• **Exercise**
Once you find the line with "thumb mcp: (216, 127)" in the data that follows, repeat it and every line after it exactly, through the line with "pinky tip: (59, 138)".

• **Records to process**
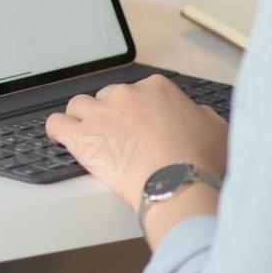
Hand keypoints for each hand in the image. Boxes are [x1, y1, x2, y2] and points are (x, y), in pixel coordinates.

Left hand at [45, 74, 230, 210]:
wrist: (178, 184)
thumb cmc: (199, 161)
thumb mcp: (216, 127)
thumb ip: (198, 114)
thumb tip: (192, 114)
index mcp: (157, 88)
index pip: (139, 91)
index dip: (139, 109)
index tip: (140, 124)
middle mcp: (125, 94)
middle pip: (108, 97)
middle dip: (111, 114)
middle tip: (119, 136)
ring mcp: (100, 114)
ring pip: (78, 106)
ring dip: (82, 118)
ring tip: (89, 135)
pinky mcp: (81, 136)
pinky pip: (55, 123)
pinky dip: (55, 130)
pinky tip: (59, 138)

...

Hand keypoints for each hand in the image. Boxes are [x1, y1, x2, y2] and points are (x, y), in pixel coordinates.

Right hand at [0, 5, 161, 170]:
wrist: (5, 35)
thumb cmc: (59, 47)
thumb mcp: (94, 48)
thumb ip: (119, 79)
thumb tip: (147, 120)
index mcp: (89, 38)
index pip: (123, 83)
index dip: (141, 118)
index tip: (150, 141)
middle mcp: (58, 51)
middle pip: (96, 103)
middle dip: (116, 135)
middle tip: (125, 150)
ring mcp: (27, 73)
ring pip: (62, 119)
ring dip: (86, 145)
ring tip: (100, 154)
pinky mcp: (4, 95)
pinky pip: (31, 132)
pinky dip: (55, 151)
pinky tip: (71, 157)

• **Expected answer**
thumb mcp: (216, 127)
thumb ip: (198, 114)
thumb tip: (192, 114)
index mcp: (157, 88)
index pip: (139, 91)
index dip: (139, 109)
index tip: (140, 124)
middle mcp: (125, 94)
middle pip: (108, 97)
middle dip: (111, 114)
middle tip: (119, 136)
ring mcp: (100, 114)
ring pip: (78, 106)
ring dip: (82, 118)
ring tip: (89, 135)
pinky mcp: (81, 136)
pinky pip: (55, 123)
pinky dip: (55, 130)
pinky tip: (59, 138)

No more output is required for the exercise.